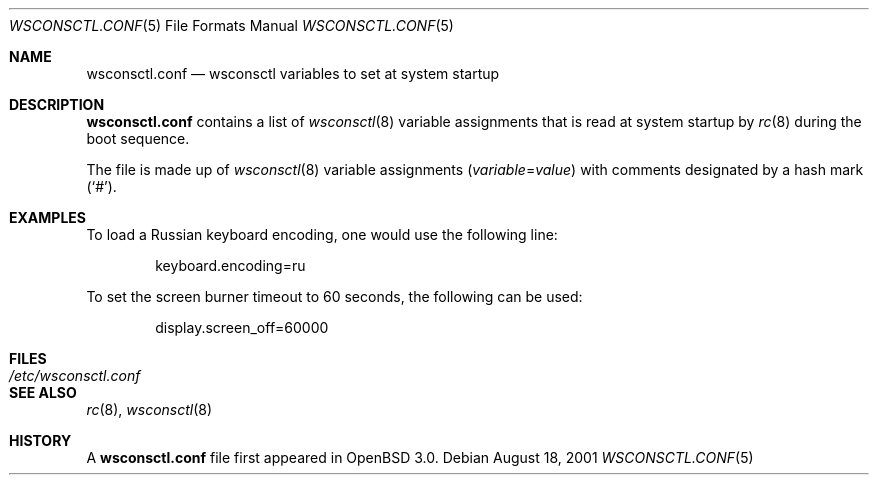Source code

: .\" $OpenBSD: wsconsctl.conf.5,v 1.2 2001/08/25 20:25:33 mickey Exp $
.\"
.\" Copyright (c) 2001 Brian J. Kifiak <bk@rt.fm>
.\" All rights reserved.
.\"
.\" Based on sysctl.conf.5 found in OpenBSD 2.3+:
.\" Copyright (c) 1998 Todd C. Miller <Todd.Miller@courtesan.com>
.\" All rights reserved.
.\"
.\" Redistribution and use in source and binary forms, with or without
.\" modification, are permitted provided that the following conditions
.\" are met:
.\" 1. Redistributions of source code must retain the above copyright
.\"    notice, this list of conditions and the following disclaimer.
.\" 2. Redistributions in binary form must reproduce the above copyright
.\"    notice, this list of conditions and the following disclaimer in the
.\"    documentation and/or other materials provided with the distribution.
.\" 3. The name of the author may not be used to endorse or promote products
.\"    derived from this software without specific prior written permission.
.\"
.\" THIS SOFTWARE IS PROVIDED ``AS IS'' AND ANY EXPRESS OR IMPLIED WARRANTIES,
.\" INCLUDING, BUT NOT LIMITED TO, THE IMPLIED WARRANTIES OF MERCHANTABILITY
.\" AND FITNESS FOR A PARTICULAR PURPOSE ARE DISCLAIMED.  IN NO EVENT SHALL
.\" THE AUTHOR BE LIABLE FOR ANY DIRECT, INDIRECT, INCIDENTAL, SPECIAL,
.\" EXEMPLARY, OR CONSEQUENTIAL DAMAGES (INCLUDING, BUT NOT LIMITED TO,
.\" PROCUREMENT OF SUBSTITUTE GOODS OR SERVICES; LOSS OF USE, DATA, OR PROFITS;
.\" OR BUSINESS INTERRUPTION) HOWEVER CAUSED AND ON ANY THEORY OF LIABILITY,
.\" WHETHER IN CONTRACT, STRICT LIABILITY, OR TORT (INCLUDING NEGLIGENCE OR
.\" OTHERWISE) ARISING IN ANY WAY OUT OF THE USE OF THIS SOFTWARE, EVEN IF
.\" ADVISED OF THE POSSIBILITY OF SUCH DAMAGE.
.\"
.Dd August 18, 2001
.Dt WSCONSCTL.CONF 5
.Os
.Sh NAME
.Nm wsconsctl.conf
.Nd wsconsctl variables to set at system startup
.Sh DESCRIPTION
.Nm
contains a list of
.Xr wsconsctl 8
variable assignments that is read at system startup by
.Xr rc 8
during the boot sequence.
.Pp
The file is made up of
.Xr wsconsctl 8
variable assignments
.Pq Ar variable Ns No = Ns Ar value
with comments designated by a hash mark
.Pq Sq # .
.Sh EXAMPLES
To load a Russian keyboard encoding, one would use the following line:
.Bd -literal -offset indent
keyboard.encoding=ru
.Ed
.Pp
To set the screen burner timeout to 60 seconds, the following can be used:
.Bd -literal -offset indent
display.screen_off=60000
.Ed
.Sh FILES
.Bl -tag -width /etc/wsconsctl.conf -compact
.It Pa /etc/wsconsctl.conf
.El
.Sh SEE ALSO
.Xr rc 8 ,
.Xr wsconsctl 8
.Sh HISTORY
A
.Nm
file first appeared in
.Ox 3.0 .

__Work order__.
Report each line of the entries where the word "LIMITED" occurs.

__Answer area__.
.\" INCLUDING, BUT NOT LIMITED TO, THE IMPLIED WARRANTIES OF MERCHANTABILITY
.\" EXEMPLARY, OR CONSEQUENTIAL DAMAGES (INCLUDING, BUT NOT LIMITED TO,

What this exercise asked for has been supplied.